Impressionen aus dem Ahrtal und Frühjahrserwachen am 21. April 2022

Wie funktioniert Katastrophenschutz in Deutschland? Brauchen wir den noch? Wie lösen wir das logistische Problem der Versorgung von 10.000 Menschen in einem Krisengebiet ohne Wasser, ohne Strom, ohne Brücken?

An die Flutkatastrophe in der Nacht vom 14. auf den 15. Juli 2021 erinnern wir uns wohl noch alle. Vor allem an die Bilder aus den Medien. Was diese Katastrophe für die Menschen vor Ort und die Helfer wirklich bedeutete, konnten wir anhand dieser Bilder nicht erfassen. Dies brachte uns Wolfgang Weber, der vor Ort für das Rote Kreuz als "S4" die Versorgung (also Beschaffung und Einkauf) für die Menschen und Helfer vor Ort übernahm, in einem beeindruckenden Vortrag näher  

„Ihr fahrt ins Chaos!!“ Diese Ansage von Wolfgang Weber an sein "Team Bravo", als er es zum Einsatz ruft, beschrieb die Lage zwei Wochen nach der Flut treffend. Die Helfer fanden vor Ort eine Situation vor, die wir nur aus Filmen kannten, hier allerdings Realität war: Brücken (und damit Verkehrswege) weggeschwemmt, kein Strom, kein Gas, kein Wasser, kein Abwasser, keine funktionierende Lebensmittellogistik.

Schon seit dem Fall der Mauer wurde der Katastrophenschutz in Deutschland reduziert und die DRK-Hilfszüge wurden bundesweit eingestellt. Nur Hessen und Bayern „leisteten“ sich noch eigene Züge beim Deutschen Roten Kreuz - die jährlichen Kosten in Höhe von rund 3 Mio € werden aus Spenden getragen. In Hessen heißt dieser Zug "DRK-Landesverstärkung Hessen", hat seinen Sitz in Fritzlar und kann bei Bedarf überregional angefordert werden. Allerdings haben die dort ehrenamtlichen Helfer nur bei Erklärung des Katastrophenfalles der hessischen Landesregierung Anspruch auf Lohnfortzahlung, was bei überregionalen Einsätzen außerhalb des Bundeslandes Schwierigkeiten bereiten kann, da das DRK nicht den Status des THW oder der Feuerwehr hat.

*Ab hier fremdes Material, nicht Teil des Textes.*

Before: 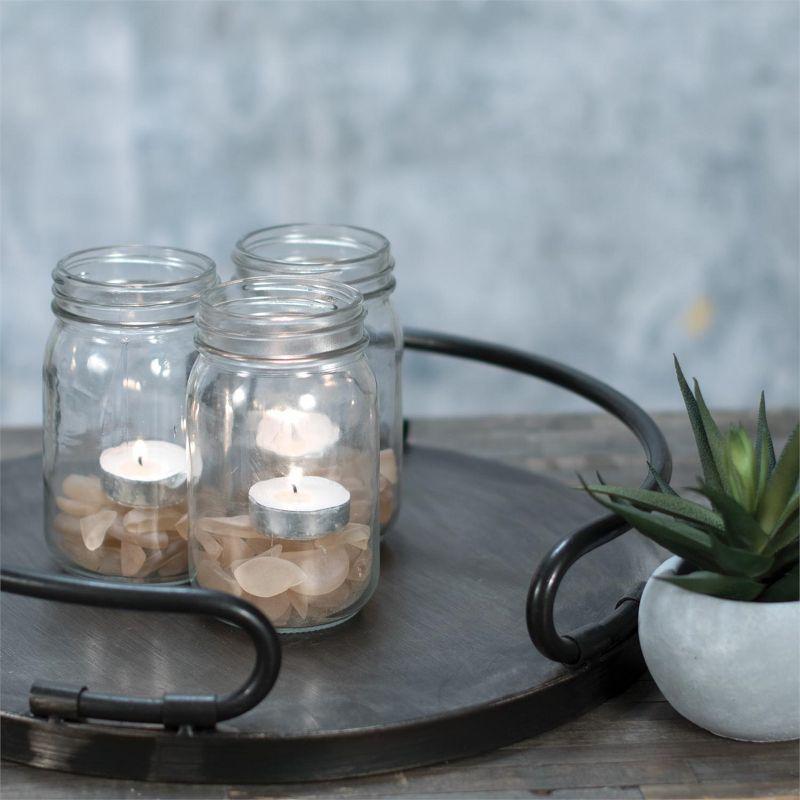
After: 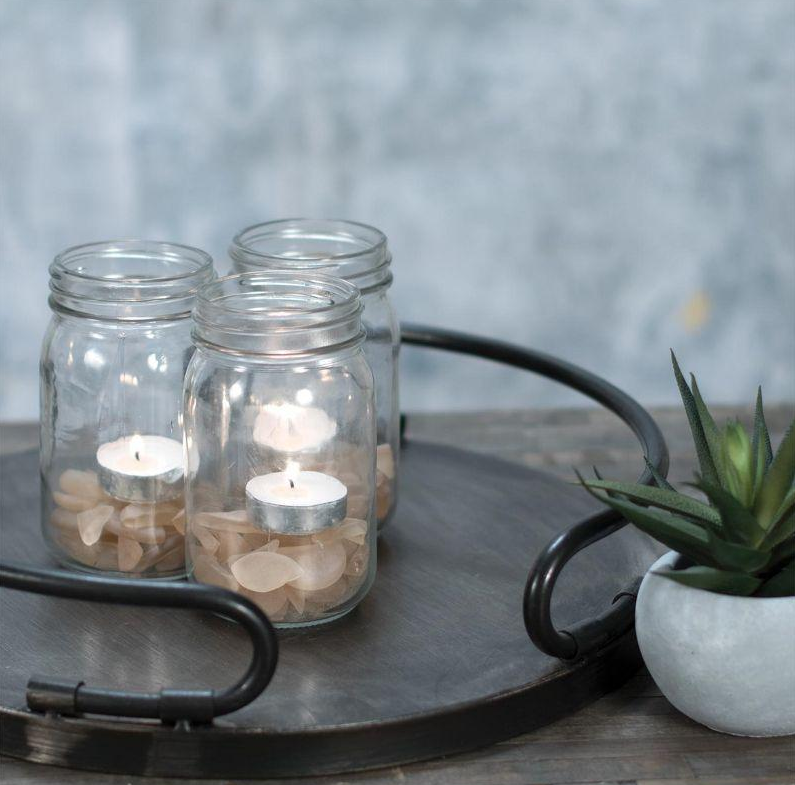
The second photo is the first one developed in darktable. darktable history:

So rückten also zwei Wochen nach der Flut insgesamt 120 freiwillige Helfer aus Hessen aus (10% davon aus Kassel) um eine bis dato in Deutschland noch nie benötigte Aufgabe zu bewältigen: die Versorgung von 10.000 Menschen im Krisengebiet mit warmen Mahlzeiten und Getränken. Dreimal täglich. Einkauf, Zubereitung und Verteilung. Eine logistische Meisterleistung. Und eine organisatorische. Oder haben sie schon mal versucht an einem Wochenende, von einem Tag auf den anderen, 16.000 Brötchen zu kaufen? Und wie gehen sie mit ungeplanten Lebensmittelspenden um, die in der Sonne abgestellt wurden? Darunter 20.000 Eier, die nun fachgerecht zu entsorgen waren?

Vom ersten Ankommen bis hin zum Aufbau der „Versorgungs-Zeltstadt“ auf einem geeigneten Gelände gab uns Wolfgang Weber einen äußerst kurzweiligen Einblick in seine Erlebnisse im Ahrtal und zeigte uns, wie wichtig Katastrophenschutz und ehrenamtliches Engagement für das Funktionieren unserer Gesellschaft sind.

Wer noch einen Eindruck über "Vor" und "Nach" der Flut haben möchte, empfehlen wir folgenden Film: youtube.com/watch?v=iGVhf0obxd8

Wir bedanken uns für den interessanten Abend und freuen uns auf weitere Begegnungen und Austausch.